- Assignment -
Print the lines below from the line with "The proposed rule to" to the line with "1. Under the" exactly, keeping both ends, and print no pictures.

[Stored data entries]
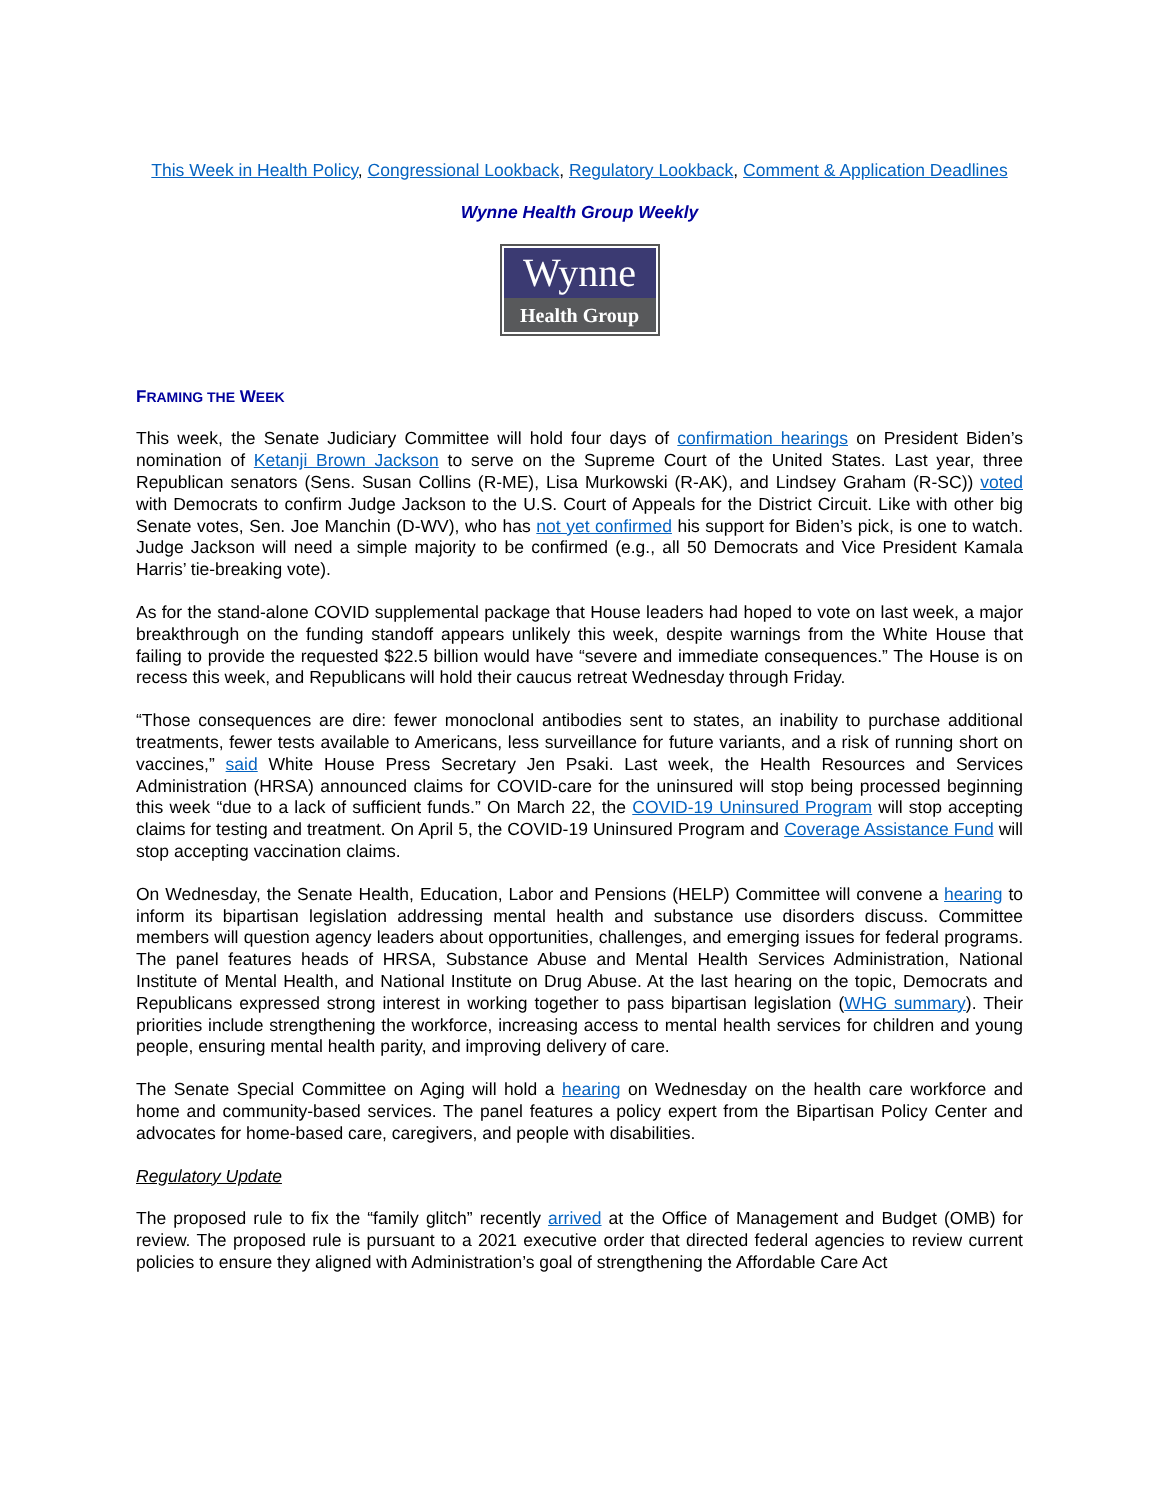This Week in Health Policy, Congressional Lookback, Regulatory Lookback, Comment & Application Deadlines
Wynne Health Group Weekly
Wynne
Health Group
FRAMING THE WEEK
This week, the Senate Judiciary Committee will hold four days of confirmation hearings on President Biden’s nomination of Ketanji Brown Jackson to serve on the Supreme Court of the United States. Last year, three Republican senators (Sens. Susan Collins (R-ME), Lisa Murkowski (R-AK), and Lindsey Graham (R-SC)) voted with Democrats to confirm Judge Jackson to the U.S. Court of Appeals for the District Circuit. Like with other big Senate votes, Sen. Joe Manchin (D-WV), who has not yet confirmed his support for Biden’s pick, is one to watch. Judge Jackson will need a simple majority to be confirmed (e.g., all 50 Democrats and Vice President Kamala Harris’ tie-breaking vote).
As for the stand-alone COVID supplemental package that House leaders had hoped to vote on last week, a major breakthrough on the funding standoff appears unlikely this week, despite warnings from the White House that failing to provide the requested $22.5 billion would have “severe and immediate consequences.” The House is on recess this week, and Republicans will hold their caucus retreat Wednesday through Friday.
“Those consequences are dire: fewer monoclonal antibodies sent to states, an inability to purchase additional treatments, fewer tests available to Americans, less surveillance for future variants, and a risk of running short on vaccines,” said White House Press Secretary Jen Psaki. Last week, the Health Resources and Services Administration (HRSA) announced claims for COVID-care for the uninsured will stop being processed beginning this week “due to a lack of sufficient funds.” On March 22, the COVID-19 Uninsured Program will stop accepting claims for testing and treatment. On April 5, the COVID-19 Uninsured Program and Coverage Assistance Fund will stop accepting vaccination claims.
On Wednesday, the Senate Health, Education, Labor and Pensions (HELP) Committee will convene a hearing to inform its bipartisan legislation addressing mental health and substance use disorders discuss. Committee members will question agency leaders about opportunities, challenges, and emerging issues for federal programs. The panel features heads of HRSA, Substance Abuse and Mental Health Services Administration, National Institute of Mental Health, and National Institute on Drug Abuse. At the last hearing on the topic, Democrats and Republicans expressed strong interest in working together to pass bipartisan legislation (WHG summary). Their priorities include strengthening the workforce, increasing access to mental health services for children and young people, ensuring mental health parity, and improving delivery of care.
The Senate Special Committee on Aging will hold a hearing on Wednesday on the health care workforce and home and community-based services. The panel features a policy expert from the Bipartisan Policy Center and advocates for home-based care, caregivers, and people with disabilities.
Regulatory Update
The proposed rule to fix the “family glitch” recently arrived at the Office of Management and Budget (OMB) for review. The proposed rule is pursuant to a 2021 executive order that directed federal agencies to review current policies to ensure they aligned with Administration’s goal of strengthening the Affordable Care Act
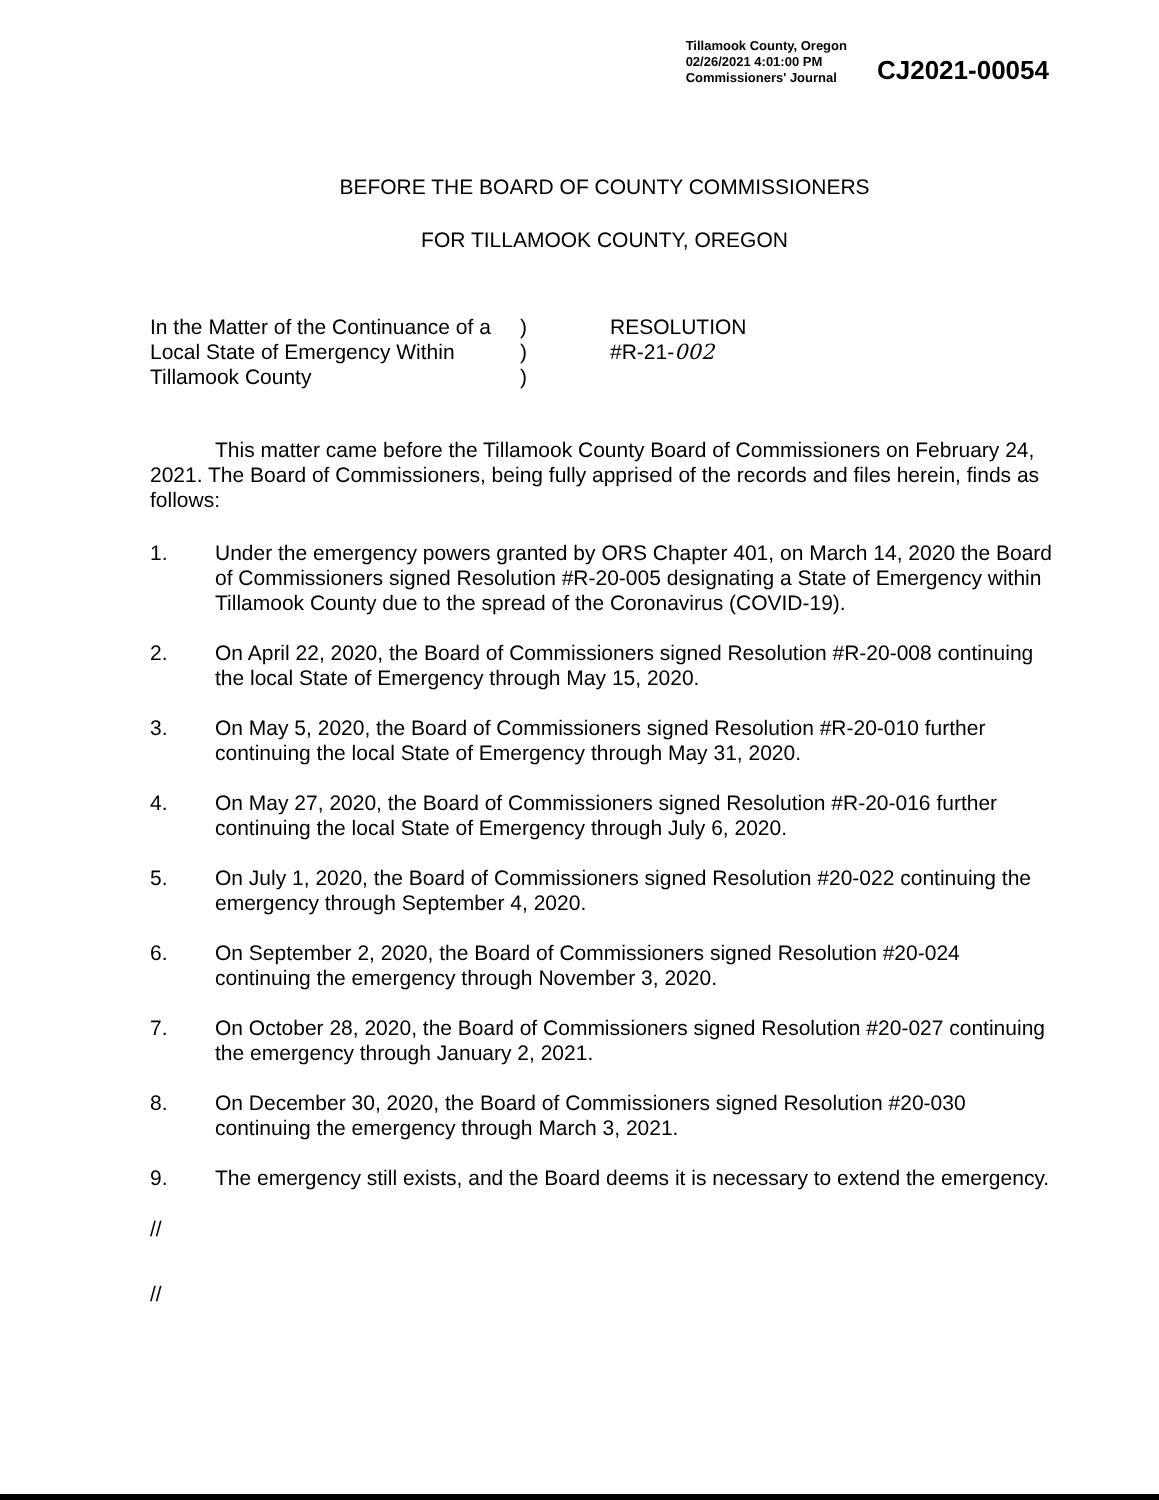Tillamook County, Oregon
02/26/2021 4:01:00 PM
Commissioners' Journal
CJ2021-00054
BEFORE THE BOARD OF COUNTY COMMISSIONERS
FOR TILLAMOOK COUNTY, OREGON
In the Matter of the Continuance of a
Local State of Emergency Within
Tillamook County
)
)
)
RESOLUTION
#R-21-002
This matter came before the Tillamook County Board of Commissioners on February 24, 2021. The Board of Commissioners, being fully apprised of the records and files herein, finds as follows:
1. Under the emergency powers granted by ORS Chapter 401, on March 14, 2020 the Board of Commissioners signed Resolution #R-20-005 designating a State of Emergency within Tillamook County due to the spread of the Coronavirus (COVID-19).
2. On April 22, 2020, the Board of Commissioners signed Resolution #R-20-008 continuing the local State of Emergency through May 15, 2020.
3. On May 5, 2020, the Board of Commissioners signed Resolution #R-20-010 further continuing the local State of Emergency through May 31, 2020.
4. On May 27, 2020, the Board of Commissioners signed Resolution #R-20-016 further continuing the local State of Emergency through July 6, 2020.
5. On July 1, 2020, the Board of Commissioners signed Resolution #20-022 continuing the emergency through September 4, 2020.
6. On September 2, 2020, the Board of Commissioners signed Resolution #20-024 continuing the emergency through November 3, 2020.
7. On October 28, 2020, the Board of Commissioners signed Resolution #20-027 continuing the emergency through January 2, 2021.
8. On December 30, 2020, the Board of Commissioners signed Resolution #20-030 continuing the emergency through March 3, 2021.
9. The emergency still exists, and the Board deems it is necessary to extend the emergency.
//
//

- Result for this exercise -
The proposed rule to fix the “family glitch” recently arrived at the Office of Management and Budget (OMB) for review. The proposed rule is pursuant to a 2021 executive order that directed federal agencies to review current policies to ensure they aligned with Administration’s goal of strengthening the Affordable Care Act
Tillamook County, Oregon
02/26/2021 4:01:00 PM
Commissioners' Journal
CJ2021-00054
BEFORE THE BOARD OF COUNTY COMMISSIONERS
FOR TILLAMOOK COUNTY, OREGON
In the Matter of the Continuance of a
Local State of Emergency Within
Tillamook County
)
)
)
RESOLUTION
#R-21-002
This matter came before the Tillamook County Board of Commissioners on February 24, 2021. The Board of Commissioners, being fully apprised of the records and files herein, finds as follows:
1. Under the emergency powers granted by ORS Chapter 401, on March 14, 2020 the Board of Commissioners signed Resolution #R-20-005 designating a State of Emergency within Tillamook County due to the spread of the Coronavirus (COVID-19).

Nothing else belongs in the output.